Growing perennial flowers in containers is one of the easiest ways of maintaining continuous color throughout the season. Perennials flower each year and so save you the chore of replanting that is required with annuals. In addition growing in planters allows you to move them around so that the ones in bloom can receive pride of place. I came across an article by Scott Gray over on the Gardening Launch Pad website in which he explains how to choose the best perennials for your location and the type of planters to use.
Have the best looking planters in your neighborhood! By knowing your climate zone and choosing the right planters, you can have beautiful flowers most of the year round.
Perennials plus planters equals beautiful flowers for all four seasons. Perennials are great for planters as they come back every year which reduces thecost of having to replant annuals every year. Perennials also multiply, so you don’t need to continually add plants to your planters. In fact, you may have to thin out your plants rather than having to add to them.
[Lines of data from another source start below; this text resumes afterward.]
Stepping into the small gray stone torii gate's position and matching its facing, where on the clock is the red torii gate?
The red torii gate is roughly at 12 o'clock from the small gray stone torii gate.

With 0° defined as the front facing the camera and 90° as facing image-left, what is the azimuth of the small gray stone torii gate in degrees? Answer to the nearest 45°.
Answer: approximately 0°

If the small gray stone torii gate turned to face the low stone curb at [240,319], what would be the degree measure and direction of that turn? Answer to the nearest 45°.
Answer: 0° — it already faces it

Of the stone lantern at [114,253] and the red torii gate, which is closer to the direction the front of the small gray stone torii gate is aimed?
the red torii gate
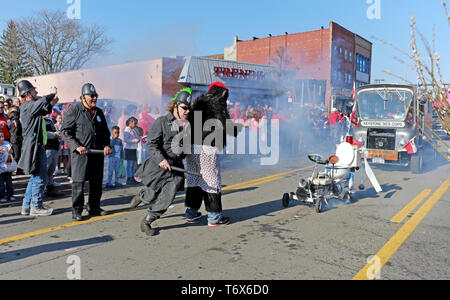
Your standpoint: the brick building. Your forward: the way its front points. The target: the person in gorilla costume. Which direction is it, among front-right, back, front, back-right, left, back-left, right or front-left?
front-right

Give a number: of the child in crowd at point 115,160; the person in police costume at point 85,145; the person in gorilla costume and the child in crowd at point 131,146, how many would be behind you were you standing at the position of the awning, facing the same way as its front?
0

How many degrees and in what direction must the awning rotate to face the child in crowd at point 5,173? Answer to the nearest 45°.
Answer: approximately 45° to its right

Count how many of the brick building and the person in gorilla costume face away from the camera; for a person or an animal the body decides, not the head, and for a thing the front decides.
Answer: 0

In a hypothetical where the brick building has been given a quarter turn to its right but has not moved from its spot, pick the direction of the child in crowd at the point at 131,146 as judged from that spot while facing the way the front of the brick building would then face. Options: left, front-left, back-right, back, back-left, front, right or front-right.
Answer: front-left

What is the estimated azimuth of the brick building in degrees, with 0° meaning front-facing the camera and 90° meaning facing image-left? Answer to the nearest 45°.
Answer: approximately 315°

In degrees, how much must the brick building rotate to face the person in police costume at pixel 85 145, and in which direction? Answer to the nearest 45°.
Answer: approximately 45° to its right

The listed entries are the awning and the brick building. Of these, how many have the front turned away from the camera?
0

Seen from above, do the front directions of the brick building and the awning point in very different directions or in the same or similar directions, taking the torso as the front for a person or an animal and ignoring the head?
same or similar directions

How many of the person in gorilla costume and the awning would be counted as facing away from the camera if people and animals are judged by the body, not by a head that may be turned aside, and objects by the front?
0

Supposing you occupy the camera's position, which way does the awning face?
facing the viewer and to the right of the viewer

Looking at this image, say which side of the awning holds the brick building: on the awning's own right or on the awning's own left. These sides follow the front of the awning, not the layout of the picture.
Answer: on the awning's own left

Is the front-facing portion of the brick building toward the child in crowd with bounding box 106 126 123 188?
no

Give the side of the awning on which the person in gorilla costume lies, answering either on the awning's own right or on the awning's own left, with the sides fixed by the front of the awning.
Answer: on the awning's own right
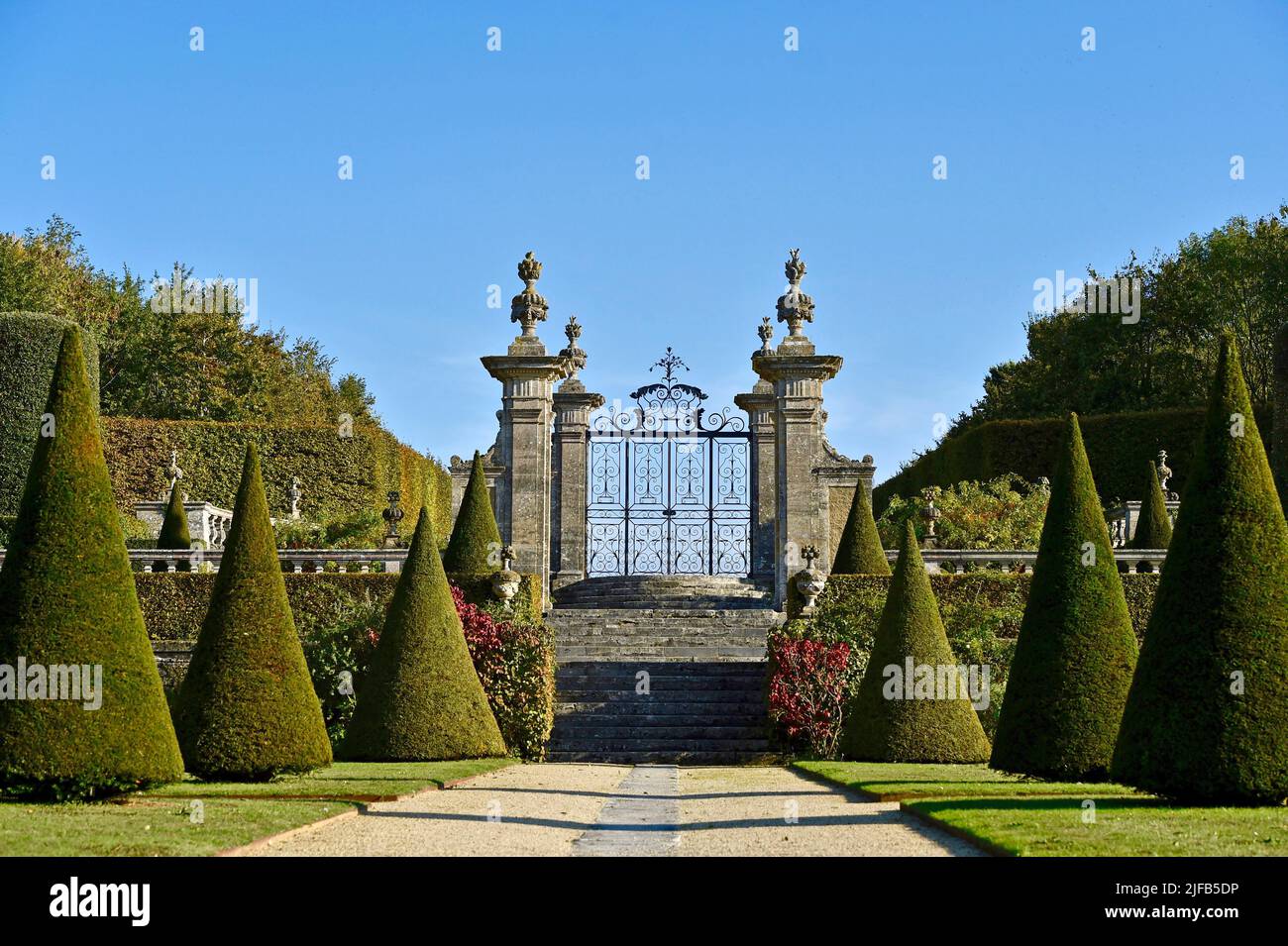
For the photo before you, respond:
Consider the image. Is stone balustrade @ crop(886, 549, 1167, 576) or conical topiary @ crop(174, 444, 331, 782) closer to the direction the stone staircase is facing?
the conical topiary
Choosing the right perennials is important, particularly if you are short on space, money or time-this is because the plants will multiply and you may need larger pots at some point.
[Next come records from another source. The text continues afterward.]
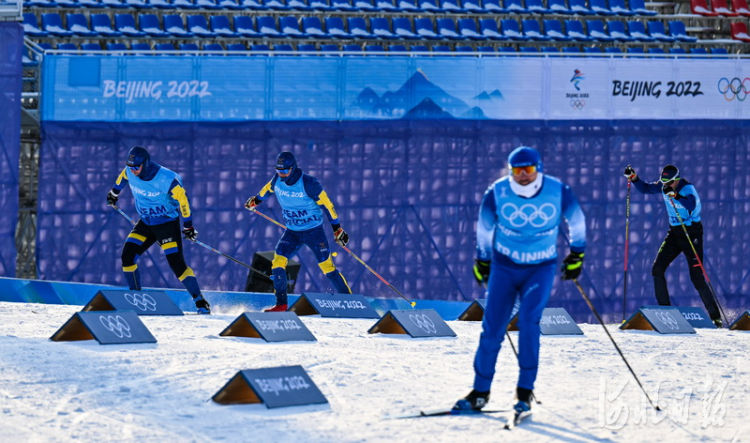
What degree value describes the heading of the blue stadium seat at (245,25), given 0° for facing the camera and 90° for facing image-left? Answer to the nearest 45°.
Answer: approximately 315°

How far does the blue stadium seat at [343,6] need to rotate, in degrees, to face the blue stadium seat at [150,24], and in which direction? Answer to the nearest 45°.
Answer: approximately 135° to its right

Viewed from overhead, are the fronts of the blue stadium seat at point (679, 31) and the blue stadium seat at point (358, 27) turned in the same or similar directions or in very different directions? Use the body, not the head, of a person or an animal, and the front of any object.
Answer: same or similar directions

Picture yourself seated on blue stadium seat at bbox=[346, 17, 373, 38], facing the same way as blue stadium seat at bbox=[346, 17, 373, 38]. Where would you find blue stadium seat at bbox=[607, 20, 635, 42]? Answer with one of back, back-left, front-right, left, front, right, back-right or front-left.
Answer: front-left

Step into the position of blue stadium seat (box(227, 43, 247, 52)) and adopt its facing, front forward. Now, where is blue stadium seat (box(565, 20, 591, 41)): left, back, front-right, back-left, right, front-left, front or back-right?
left

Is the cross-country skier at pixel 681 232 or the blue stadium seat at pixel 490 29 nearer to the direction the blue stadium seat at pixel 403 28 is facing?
the cross-country skier

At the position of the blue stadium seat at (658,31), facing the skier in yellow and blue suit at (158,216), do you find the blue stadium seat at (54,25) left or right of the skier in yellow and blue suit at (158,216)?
right

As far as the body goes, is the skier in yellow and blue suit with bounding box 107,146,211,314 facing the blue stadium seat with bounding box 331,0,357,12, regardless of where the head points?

There are different perennials for shade and sun, and plenty that grow throughout the summer, spring, and fall-some examples include:
- Summer (shade): hostas, bellflower, astilbe
- Spring (shade): astilbe, lady’s mantle, bergenia, bellflower
- Summer (sun) shasta daisy, phlox, spike speedwell, orange coneflower, liatris
- Spring (sun): delphinium
- All season (sun): marguerite
- Irises, tulips are great perennials, which the bulbs should be planted in the late summer/early fall for spring/summer blooms.
The best bet to figure out what will work in your area is to take a trip to your local nursery or gardening center. They will stock different types of perennials that are geared for the climatic zone you live in and can offer advice about when to plant and what grows best where.
If you like to order your perennials, make sure you do your research and ensure that you know the climatic zone you live in and the types of perennials that work best in your area. A little online research can often result in a wealth of information.